___ MATERIAL FOR THE TASK

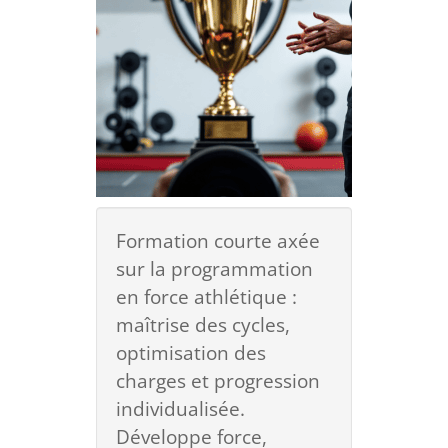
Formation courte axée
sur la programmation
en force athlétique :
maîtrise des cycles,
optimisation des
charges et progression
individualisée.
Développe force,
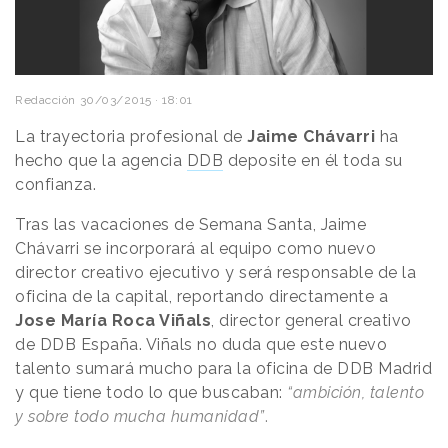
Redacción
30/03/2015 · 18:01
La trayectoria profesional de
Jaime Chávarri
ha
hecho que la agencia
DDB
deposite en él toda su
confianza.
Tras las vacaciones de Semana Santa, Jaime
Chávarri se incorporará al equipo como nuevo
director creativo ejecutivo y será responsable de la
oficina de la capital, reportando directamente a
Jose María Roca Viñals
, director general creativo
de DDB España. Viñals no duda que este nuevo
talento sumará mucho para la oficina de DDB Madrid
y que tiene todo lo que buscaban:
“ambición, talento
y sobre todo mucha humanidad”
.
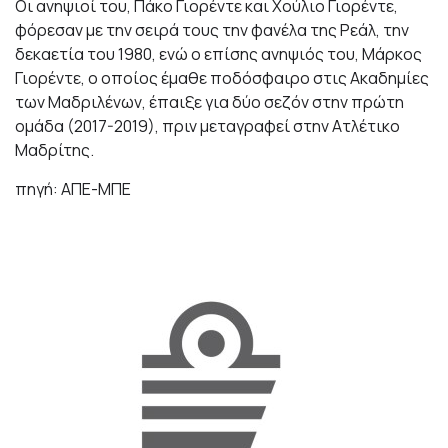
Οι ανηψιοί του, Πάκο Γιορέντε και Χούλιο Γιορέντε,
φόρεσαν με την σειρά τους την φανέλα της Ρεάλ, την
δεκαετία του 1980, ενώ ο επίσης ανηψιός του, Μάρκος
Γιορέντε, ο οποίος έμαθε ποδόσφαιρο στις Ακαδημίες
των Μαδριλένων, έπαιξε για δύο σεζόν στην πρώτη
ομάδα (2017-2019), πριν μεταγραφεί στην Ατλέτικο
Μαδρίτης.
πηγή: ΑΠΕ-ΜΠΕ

______
___ MATERIAL FOR THE TASK

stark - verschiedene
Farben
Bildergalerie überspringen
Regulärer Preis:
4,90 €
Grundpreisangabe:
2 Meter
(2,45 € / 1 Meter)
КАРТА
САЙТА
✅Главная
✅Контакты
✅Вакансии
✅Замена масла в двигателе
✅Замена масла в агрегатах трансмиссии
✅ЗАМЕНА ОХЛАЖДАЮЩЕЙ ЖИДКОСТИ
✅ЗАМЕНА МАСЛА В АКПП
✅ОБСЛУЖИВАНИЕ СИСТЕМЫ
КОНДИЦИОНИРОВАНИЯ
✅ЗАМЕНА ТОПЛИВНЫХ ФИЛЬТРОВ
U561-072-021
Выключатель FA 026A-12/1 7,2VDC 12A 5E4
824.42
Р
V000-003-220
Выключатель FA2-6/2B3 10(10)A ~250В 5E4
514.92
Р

______

> [TASK DIRECTIONS] Using the entries above, find all lines with "oficina". Copy them.

> [RESULT OF THE TASK]
oficina de la capital, reportando directamente a
talento sumará mucho para la oficina de DDB Madrid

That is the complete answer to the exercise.